FWIW in my case I invested every penny I had in the business over 10 years, even a small pension contribution would have made a real difference in my ability to support and grow the business.

I was well aware that most new businesses fail and this was a risky strategy, so my 'rule' was to hold off on a pension, health insurance and other niceties until the company was generating enough profit to do it or I hit 40, at which point if the business was successful I'd have the money to load the pension up quickly or if not I would get a job and start a pension that way.

There's simply no low risk way to start a business unless you are already wealthy, so with that option off the table I felt this was the best way of managing the level of risk. It worked out well, I wouldn't do it differently if I had to again.

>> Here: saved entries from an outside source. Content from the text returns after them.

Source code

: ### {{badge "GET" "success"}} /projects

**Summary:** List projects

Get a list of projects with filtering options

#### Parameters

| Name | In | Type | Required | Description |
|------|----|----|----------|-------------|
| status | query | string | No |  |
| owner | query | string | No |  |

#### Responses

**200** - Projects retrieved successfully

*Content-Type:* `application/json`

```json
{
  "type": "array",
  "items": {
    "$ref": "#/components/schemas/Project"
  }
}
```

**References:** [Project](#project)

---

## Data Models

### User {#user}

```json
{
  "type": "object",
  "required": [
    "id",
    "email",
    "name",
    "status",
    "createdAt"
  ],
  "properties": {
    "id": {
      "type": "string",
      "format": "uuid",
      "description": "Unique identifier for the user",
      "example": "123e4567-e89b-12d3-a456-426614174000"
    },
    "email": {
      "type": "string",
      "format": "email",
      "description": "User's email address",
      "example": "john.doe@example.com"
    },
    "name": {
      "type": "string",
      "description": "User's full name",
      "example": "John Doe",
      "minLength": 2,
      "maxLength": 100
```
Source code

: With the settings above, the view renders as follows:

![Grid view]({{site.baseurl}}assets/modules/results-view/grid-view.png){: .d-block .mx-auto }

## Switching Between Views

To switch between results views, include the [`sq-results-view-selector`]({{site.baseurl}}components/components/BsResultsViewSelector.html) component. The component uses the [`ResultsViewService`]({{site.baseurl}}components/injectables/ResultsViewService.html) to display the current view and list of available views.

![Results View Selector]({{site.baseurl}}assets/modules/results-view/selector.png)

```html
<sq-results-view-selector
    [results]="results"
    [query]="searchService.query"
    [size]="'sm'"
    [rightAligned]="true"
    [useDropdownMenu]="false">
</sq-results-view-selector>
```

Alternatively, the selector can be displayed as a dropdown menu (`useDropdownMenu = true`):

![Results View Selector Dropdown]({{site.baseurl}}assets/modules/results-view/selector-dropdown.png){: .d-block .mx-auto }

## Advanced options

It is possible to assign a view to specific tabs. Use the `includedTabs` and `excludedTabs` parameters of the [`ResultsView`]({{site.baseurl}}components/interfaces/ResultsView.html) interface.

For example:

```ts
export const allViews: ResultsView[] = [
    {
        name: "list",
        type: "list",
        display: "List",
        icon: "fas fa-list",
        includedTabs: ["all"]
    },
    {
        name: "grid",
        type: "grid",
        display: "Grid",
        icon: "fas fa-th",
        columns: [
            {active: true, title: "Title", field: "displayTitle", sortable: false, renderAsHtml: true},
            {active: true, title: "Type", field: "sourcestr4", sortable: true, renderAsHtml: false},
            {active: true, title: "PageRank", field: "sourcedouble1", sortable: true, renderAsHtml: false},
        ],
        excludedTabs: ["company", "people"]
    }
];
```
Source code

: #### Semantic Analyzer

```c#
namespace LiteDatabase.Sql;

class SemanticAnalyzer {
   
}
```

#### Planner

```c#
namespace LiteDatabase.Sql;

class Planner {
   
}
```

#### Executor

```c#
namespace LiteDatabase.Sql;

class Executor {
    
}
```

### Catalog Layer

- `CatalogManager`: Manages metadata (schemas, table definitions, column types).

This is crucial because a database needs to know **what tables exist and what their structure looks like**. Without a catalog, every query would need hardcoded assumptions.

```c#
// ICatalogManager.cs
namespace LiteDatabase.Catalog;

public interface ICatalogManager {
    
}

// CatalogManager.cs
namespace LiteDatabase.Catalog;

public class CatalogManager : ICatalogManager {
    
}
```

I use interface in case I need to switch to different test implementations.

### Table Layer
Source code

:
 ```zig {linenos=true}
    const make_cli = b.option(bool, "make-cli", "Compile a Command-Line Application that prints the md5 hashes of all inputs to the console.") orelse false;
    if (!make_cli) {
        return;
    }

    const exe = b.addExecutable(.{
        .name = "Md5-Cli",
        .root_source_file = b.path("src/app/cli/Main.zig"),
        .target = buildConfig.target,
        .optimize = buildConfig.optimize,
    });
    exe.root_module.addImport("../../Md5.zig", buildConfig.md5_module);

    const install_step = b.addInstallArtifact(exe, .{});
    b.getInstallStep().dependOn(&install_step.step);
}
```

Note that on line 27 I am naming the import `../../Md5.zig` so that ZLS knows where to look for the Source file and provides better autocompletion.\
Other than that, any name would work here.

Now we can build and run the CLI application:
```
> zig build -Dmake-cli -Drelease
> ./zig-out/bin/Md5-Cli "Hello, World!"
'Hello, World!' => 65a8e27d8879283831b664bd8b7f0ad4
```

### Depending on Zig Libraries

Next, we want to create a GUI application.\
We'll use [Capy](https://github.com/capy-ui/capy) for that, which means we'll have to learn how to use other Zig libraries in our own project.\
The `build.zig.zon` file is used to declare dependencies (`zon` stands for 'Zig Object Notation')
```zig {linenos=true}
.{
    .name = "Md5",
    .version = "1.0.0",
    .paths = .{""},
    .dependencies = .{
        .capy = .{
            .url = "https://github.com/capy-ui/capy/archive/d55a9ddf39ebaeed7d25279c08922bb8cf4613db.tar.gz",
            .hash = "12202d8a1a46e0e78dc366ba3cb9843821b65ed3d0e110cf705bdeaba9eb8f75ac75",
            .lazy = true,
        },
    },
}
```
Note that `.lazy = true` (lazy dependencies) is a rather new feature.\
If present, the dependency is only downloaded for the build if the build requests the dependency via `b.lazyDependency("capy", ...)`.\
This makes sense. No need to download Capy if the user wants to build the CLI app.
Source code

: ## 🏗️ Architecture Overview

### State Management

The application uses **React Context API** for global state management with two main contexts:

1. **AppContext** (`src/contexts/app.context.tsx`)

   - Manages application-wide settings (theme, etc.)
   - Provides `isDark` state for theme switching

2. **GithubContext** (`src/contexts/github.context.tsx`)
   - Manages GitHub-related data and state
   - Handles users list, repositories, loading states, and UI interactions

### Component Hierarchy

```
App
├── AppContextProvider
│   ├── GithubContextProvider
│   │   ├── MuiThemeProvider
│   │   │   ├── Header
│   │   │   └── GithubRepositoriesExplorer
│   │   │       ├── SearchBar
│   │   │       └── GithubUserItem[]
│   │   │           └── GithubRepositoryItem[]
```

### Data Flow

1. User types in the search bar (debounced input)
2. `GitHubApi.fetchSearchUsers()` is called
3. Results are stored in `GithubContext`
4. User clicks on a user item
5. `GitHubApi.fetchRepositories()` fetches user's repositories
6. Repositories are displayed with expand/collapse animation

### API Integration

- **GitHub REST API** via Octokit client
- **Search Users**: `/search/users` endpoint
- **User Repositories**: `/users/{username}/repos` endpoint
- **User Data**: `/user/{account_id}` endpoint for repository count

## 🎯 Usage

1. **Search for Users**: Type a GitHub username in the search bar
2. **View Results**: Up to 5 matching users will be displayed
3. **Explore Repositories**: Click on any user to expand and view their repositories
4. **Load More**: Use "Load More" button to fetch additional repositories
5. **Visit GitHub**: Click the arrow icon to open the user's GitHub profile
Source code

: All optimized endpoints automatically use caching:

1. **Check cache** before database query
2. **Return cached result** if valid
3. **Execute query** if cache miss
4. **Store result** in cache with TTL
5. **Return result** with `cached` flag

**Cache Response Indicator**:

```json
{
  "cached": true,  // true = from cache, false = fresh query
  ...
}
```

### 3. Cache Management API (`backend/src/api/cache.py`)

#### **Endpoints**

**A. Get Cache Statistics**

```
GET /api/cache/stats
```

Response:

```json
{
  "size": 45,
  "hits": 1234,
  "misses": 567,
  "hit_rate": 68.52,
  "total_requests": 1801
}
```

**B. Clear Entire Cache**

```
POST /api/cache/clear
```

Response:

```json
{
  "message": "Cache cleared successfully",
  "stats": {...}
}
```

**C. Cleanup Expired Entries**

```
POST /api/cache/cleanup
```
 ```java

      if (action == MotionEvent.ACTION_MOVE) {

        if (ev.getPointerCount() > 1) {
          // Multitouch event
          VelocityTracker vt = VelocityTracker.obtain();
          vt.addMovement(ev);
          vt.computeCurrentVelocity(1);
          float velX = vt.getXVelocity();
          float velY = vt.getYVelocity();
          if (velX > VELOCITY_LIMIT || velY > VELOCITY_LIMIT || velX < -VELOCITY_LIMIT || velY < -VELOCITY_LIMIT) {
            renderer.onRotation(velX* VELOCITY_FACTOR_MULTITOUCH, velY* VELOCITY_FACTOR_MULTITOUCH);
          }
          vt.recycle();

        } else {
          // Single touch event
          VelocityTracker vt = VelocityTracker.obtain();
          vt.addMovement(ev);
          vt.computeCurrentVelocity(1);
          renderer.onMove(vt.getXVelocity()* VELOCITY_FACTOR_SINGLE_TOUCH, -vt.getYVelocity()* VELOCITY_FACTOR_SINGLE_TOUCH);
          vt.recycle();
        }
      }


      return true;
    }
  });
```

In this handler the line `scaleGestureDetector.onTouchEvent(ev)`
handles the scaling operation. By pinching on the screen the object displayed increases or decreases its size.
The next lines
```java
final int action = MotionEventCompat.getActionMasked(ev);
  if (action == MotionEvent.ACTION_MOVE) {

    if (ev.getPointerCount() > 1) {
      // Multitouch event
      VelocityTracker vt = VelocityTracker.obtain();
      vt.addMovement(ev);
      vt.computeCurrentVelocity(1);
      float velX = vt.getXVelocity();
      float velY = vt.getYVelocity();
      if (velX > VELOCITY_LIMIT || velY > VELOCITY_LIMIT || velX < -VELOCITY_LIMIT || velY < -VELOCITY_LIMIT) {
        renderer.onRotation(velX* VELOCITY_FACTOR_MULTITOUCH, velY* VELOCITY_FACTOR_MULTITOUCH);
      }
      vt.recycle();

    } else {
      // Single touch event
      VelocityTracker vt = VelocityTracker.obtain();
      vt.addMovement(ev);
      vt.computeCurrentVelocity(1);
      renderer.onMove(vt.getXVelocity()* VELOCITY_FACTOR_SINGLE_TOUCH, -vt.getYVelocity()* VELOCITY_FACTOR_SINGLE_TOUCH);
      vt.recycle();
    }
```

Years ago I worked for a family business (related to construction) in the early 2000s. They lived the high life and didn't see the bust coming. They lost the business and it wasn't pretty.
I'm only suggesting that in the growth phase of a new business you can take the risk of not contributing to a pension to build wealth in the business. As soon as the business is out of that initial growth phase and making profit, I think you should start putting money into your PPR and a pension just as a non-business owner would. One side benefit of doing so in this scenario is that PPRs and pensions are easy to carve out of any personal guarantees you take on to support a growing business.
 
edit: Crossed with Zenith who is saying something similar.

Just to be absolutely clear about the different stages of business development.

After 5 years, when the OP's business is up and running and very profitable, he should diversify.

I am astonished at how many people with very successful businesses have all their eggs in it. At that stage, they should allow for the fact that something might go wrong, and they should have assets outside the business.

This investing outside the business is not that easy to do. You have a profitable business. You think you are in control. You borrow a lot to expand the business. Then a recession hit, and you go bust.

Brendan
 
I think Marc is right, starting a pension at 22 is great.

10 years on though, and building up a company, while also being mindful of getting on the property ladder, it doesn’t make an iota of sense. You either commit 100% into the company or it risks failure.

If you’ve the confidence in the company to put 10 eggs into it, put in the 10. Dropping one out will have little to no benefit in making its own omelette.
 
Last edited:
I was in a similar situation at your age and chose to invest in the business and then a home, putting a pension on the long finger - basically Brendan’s advice above. It was the right decision I believe.

When you do decide to setup the pension, an executive pension is the way to go. There’s nothing big/complex about them compared to a PRSA, you can literally ring the likes of Zurich, fill in a form and have it setup a week later. One of the benefits is the company will be able to make special contributions for the service you’ve built up. In my case (had the company had the money) it could make a frankly astounding contribution of €750k in one go. So while you will have missed out on the growth in the pension by waiting, you won’t have missed out on yearly contribution limits really.
Same here. I'm 50 and this year set up an Exec Pension. I am putting 3.5k per month in and plan to increase this next year or pay off mortgage (that is an Ecumenical Matter...) I should end up with a decent set of pension pots but I have no regrets for delaying pension while building up business.